Hará dos años que la estaban destrozando. Día y noche. Máquinas, barreras, carteles municipales. Seguí caminando, crucé Callao, avancé unos metros. Me detuve otra vez, no podía creer lo que veía. Sentí pudor, no me dio ni para sacar una foto. ¡Cuánto cemento, por favor! Recién ahí comprendí que la habían tajeado por el medio con canteros que escupen pastos descoloridos. En lo más céntrico pusieron obvias flores amarillas.

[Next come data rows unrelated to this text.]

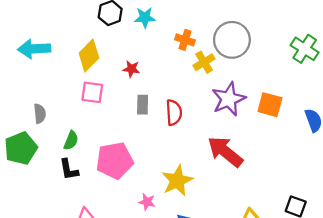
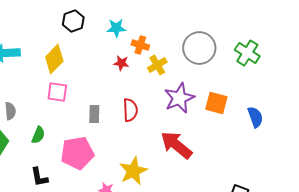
cyan star: (145, 18) -> (116, 28), moved
gray circle: (232, 40) -> (199, 48), moved
red star: (131, 69) -> (121, 63), moved
gray rectangle: (143, 105) -> (94, 114), moved
black L-shape: (69, 170) -> (39, 177), moved

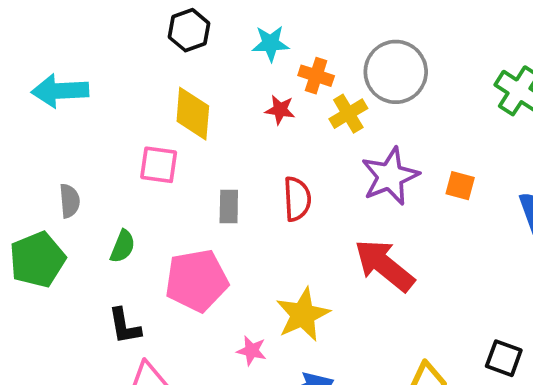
gray circle: (199, 48) -> (396, 72), moved
yellow diamond: (54, 59) -> (193, 114), moved, turned -40
orange square: (216, 103) -> (460, 186), size x0.7

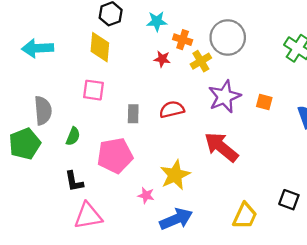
yellow diamond: (193, 114) -> (100, 47), moved
red semicircle: (297, 199) -> (172, 109), turned -100
gray semicircle: (70, 201) -> (43, 111), size x1.5

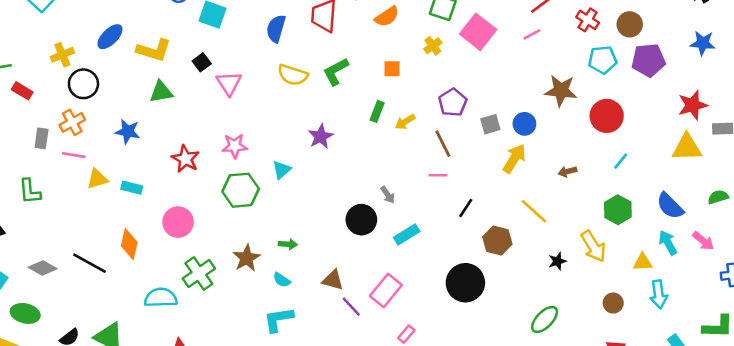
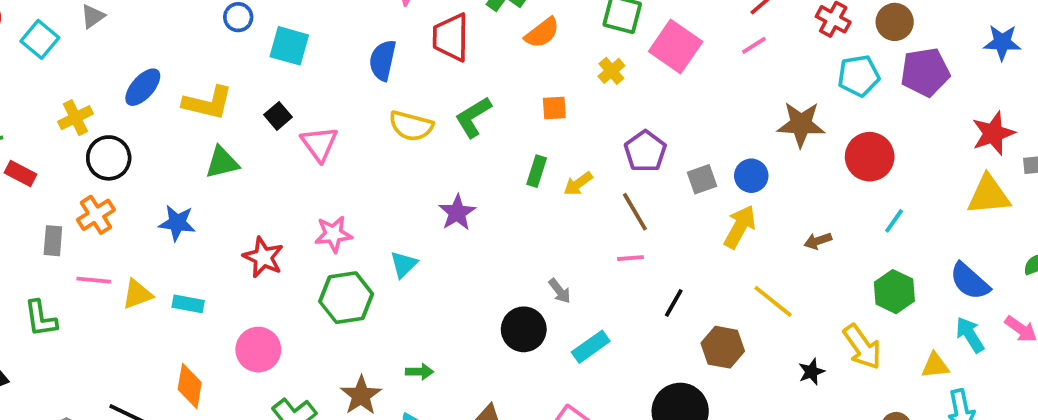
pink line: (74, 155) -> (94, 280), moved

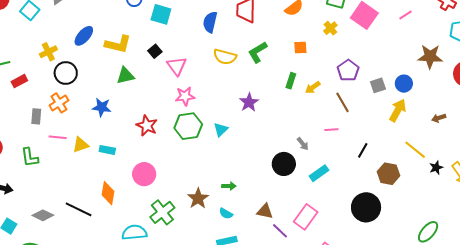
red rectangle: (21, 174) -> (19, 81), turned -56
pink star: (333, 234) -> (185, 96), moved
pink line: (630, 258) -> (331, 130), moved
green hexagon: (346, 298) -> (188, 126), moved
black star: (812, 372) -> (436, 168), moved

La calle más emblemática de Buenos Aires convertida en masetero de cementerio. Estética de crematorio privado. Le arrancaron el alma. Le robaron un carril. La estrecharon. Un destino similar al bar La Paz que ahí mismo, en Montevideo y Corrientes, atraía a literatos, filósofos, pioneros del psicoanálisis, escritores, teatristas, bohemios. Hebe Uhart, Fogwill, Masotta, Germán García, Carlos Correa, Sebreli, que por entonces era de izquierda. La Paz hoy es un maxi quiosco rodeado de mesas cada vez más vacías, despersonalizado, “mcdonaldisado”. Lo mismo hicieron con Corrientes. Le borraron la historia, rompieron las piedras centenarias que la sostenían para clavarle anodinos cuadrángulos de porlan. Le imprimieron el tatuaje urbano del neoliberalismo pobre. No se ven esas vulgaridades en los Campos Elíseos o en la Quinta Avenida.

¡Si Roberto Arlt viera lo que hicieron con su calle atorranta!